**WHAT TO DO**:
Please reproduce the data below line for line, with no changes, and omit the pictures from your copy.

Start of Block

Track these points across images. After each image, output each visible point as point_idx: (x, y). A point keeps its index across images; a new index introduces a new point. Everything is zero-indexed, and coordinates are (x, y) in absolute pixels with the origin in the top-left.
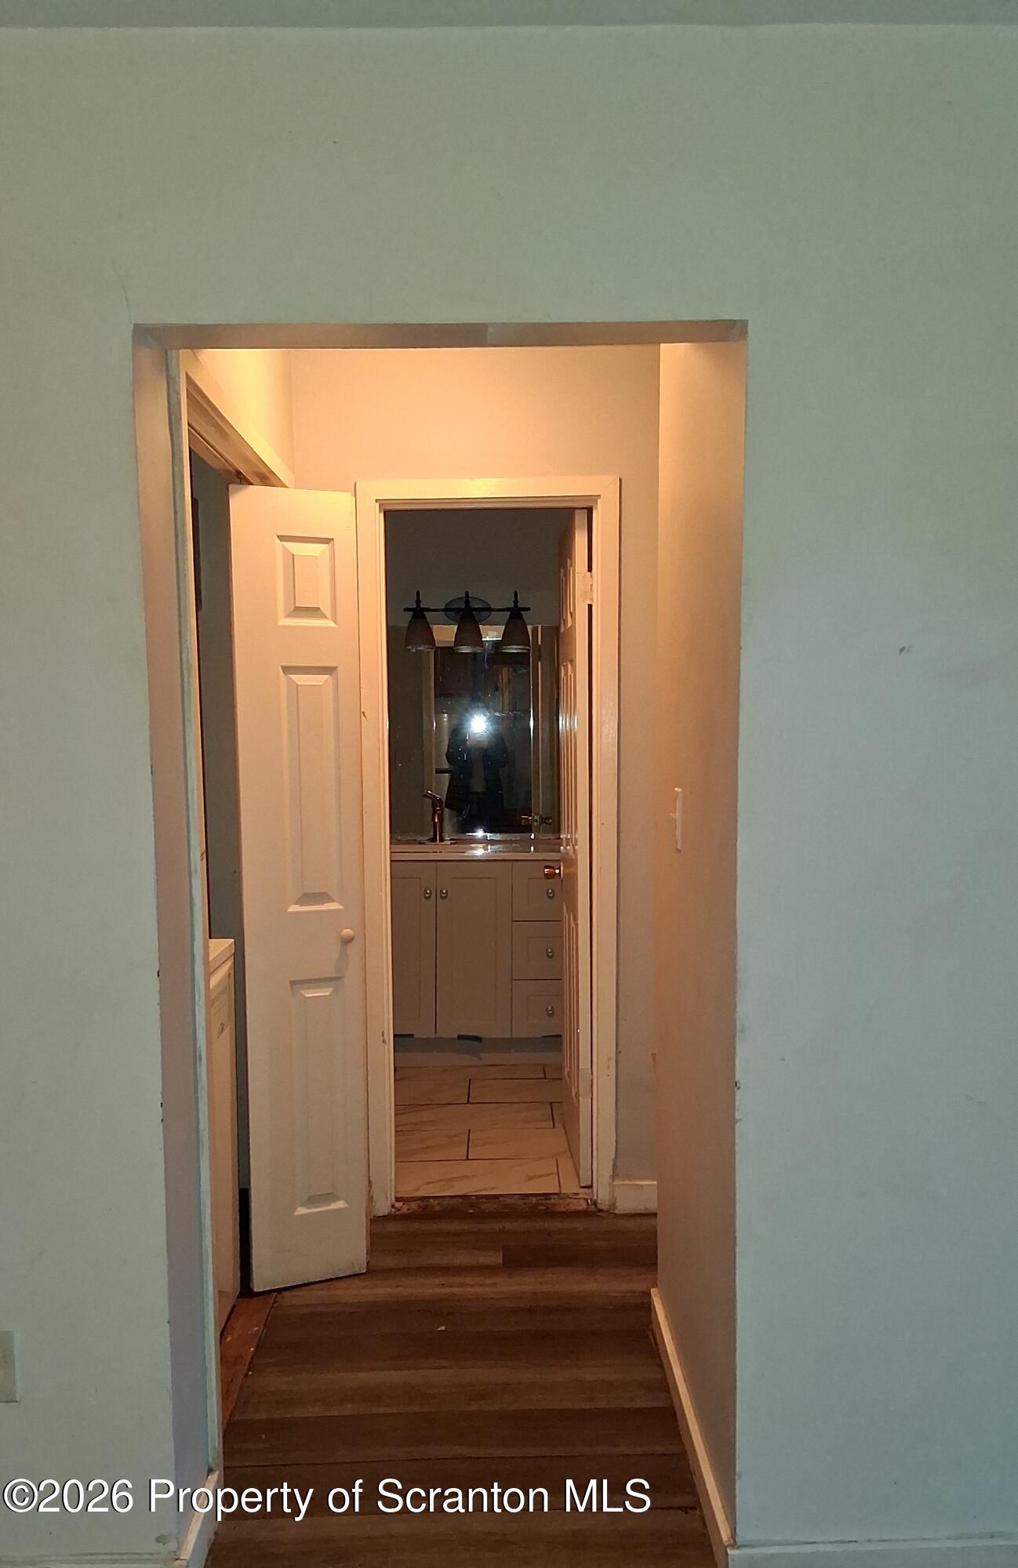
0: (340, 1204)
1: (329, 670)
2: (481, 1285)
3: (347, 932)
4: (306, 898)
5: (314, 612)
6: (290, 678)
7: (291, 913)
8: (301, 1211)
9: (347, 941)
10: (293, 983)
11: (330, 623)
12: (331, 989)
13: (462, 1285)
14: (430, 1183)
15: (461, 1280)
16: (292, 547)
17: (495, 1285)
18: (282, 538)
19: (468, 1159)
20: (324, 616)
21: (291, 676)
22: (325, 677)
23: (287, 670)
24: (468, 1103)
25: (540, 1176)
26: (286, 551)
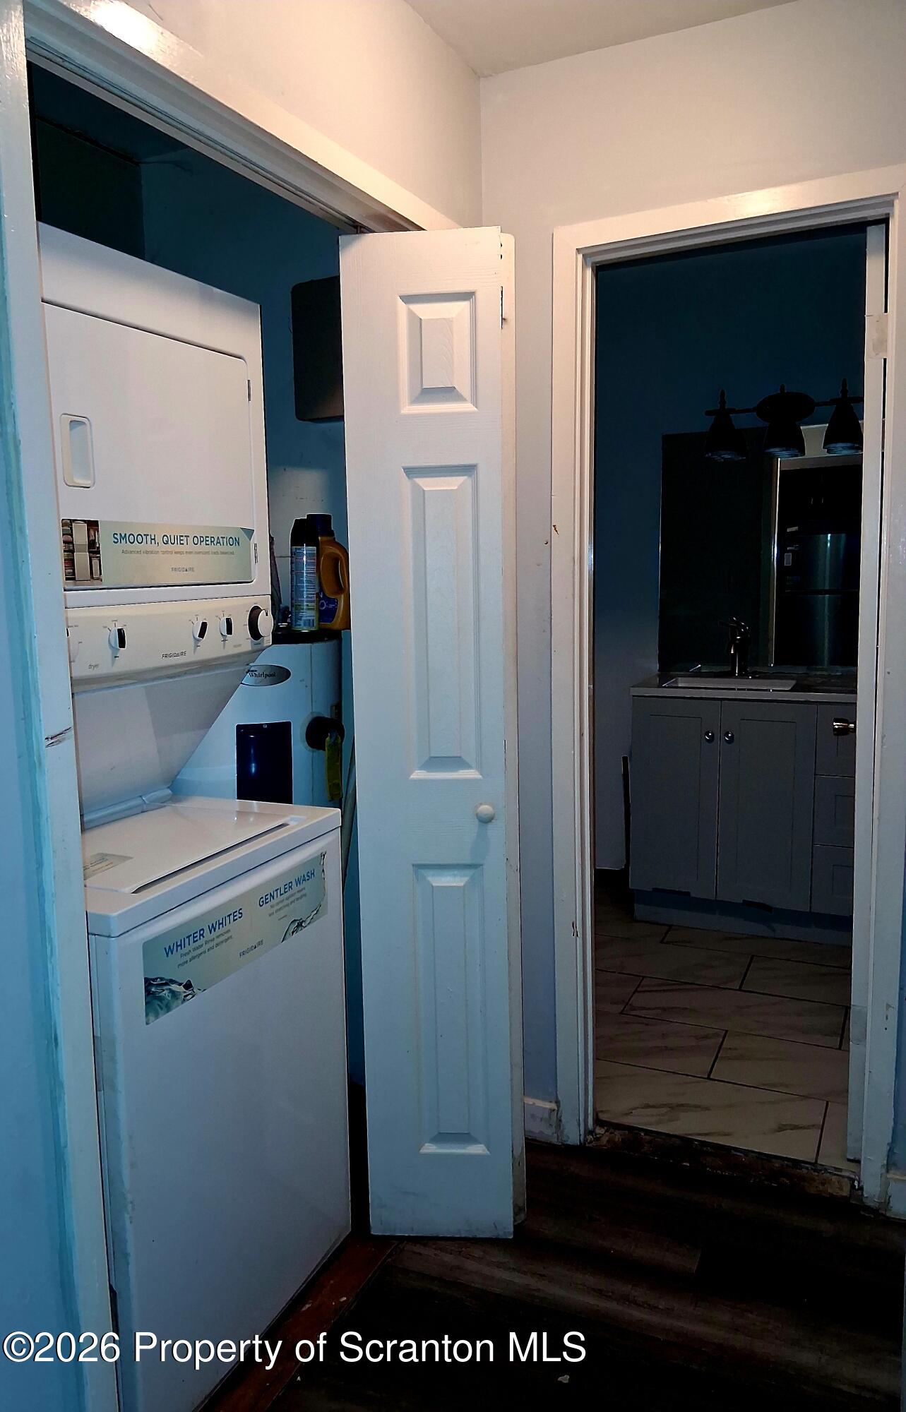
0: (478, 1149)
1: (468, 469)
2: (653, 1308)
3: (485, 809)
4: (434, 762)
5: (448, 393)
6: (415, 483)
7: (415, 781)
8: (430, 1148)
9: (486, 821)
10: (419, 867)
11: (468, 407)
12: (466, 879)
13: (625, 1299)
14: (648, 1106)
15: (626, 1289)
16: (422, 310)
17: (668, 1312)
18: (408, 299)
19: (709, 1078)
20: (460, 398)
21: (416, 480)
22: (461, 479)
23: (411, 472)
24: (740, 990)
25: (796, 1127)
26: (411, 314)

End of Block

**WRITTEN SOLUTION**:
Track these points across images. After each image, output each visible point as point_idx: (x, y). A point keeps its index across images; a new index introduces a new point. Everything is zero-indexed, and coordinates are (x, y) in absolute pixels with the origin in the top-left.
0: (340, 1204)
1: (329, 670)
2: (481, 1285)
3: (347, 932)
4: (306, 898)
5: (314, 612)
6: (290, 678)
7: (291, 913)
8: (301, 1211)
9: (347, 941)
10: (293, 983)
11: (330, 623)
12: (331, 989)
13: (462, 1285)
14: (430, 1183)
15: (461, 1280)
16: (292, 547)
17: (495, 1285)
18: (282, 538)
19: (468, 1159)
20: (324, 616)
21: (291, 676)
22: (325, 677)
23: (287, 670)
24: (468, 1103)
25: (540, 1176)
26: (286, 551)
0: (478, 1149)
1: (468, 469)
2: (653, 1308)
3: (485, 809)
4: (434, 762)
5: (448, 393)
6: (415, 483)
7: (415, 781)
8: (430, 1148)
9: (486, 821)
10: (419, 867)
11: (468, 407)
12: (466, 879)
13: (625, 1299)
14: (648, 1106)
15: (626, 1289)
16: (422, 310)
17: (668, 1312)
18: (408, 299)
19: (709, 1078)
20: (460, 398)
21: (416, 480)
22: (461, 479)
23: (411, 472)
24: (740, 990)
25: (796, 1127)
26: (411, 314)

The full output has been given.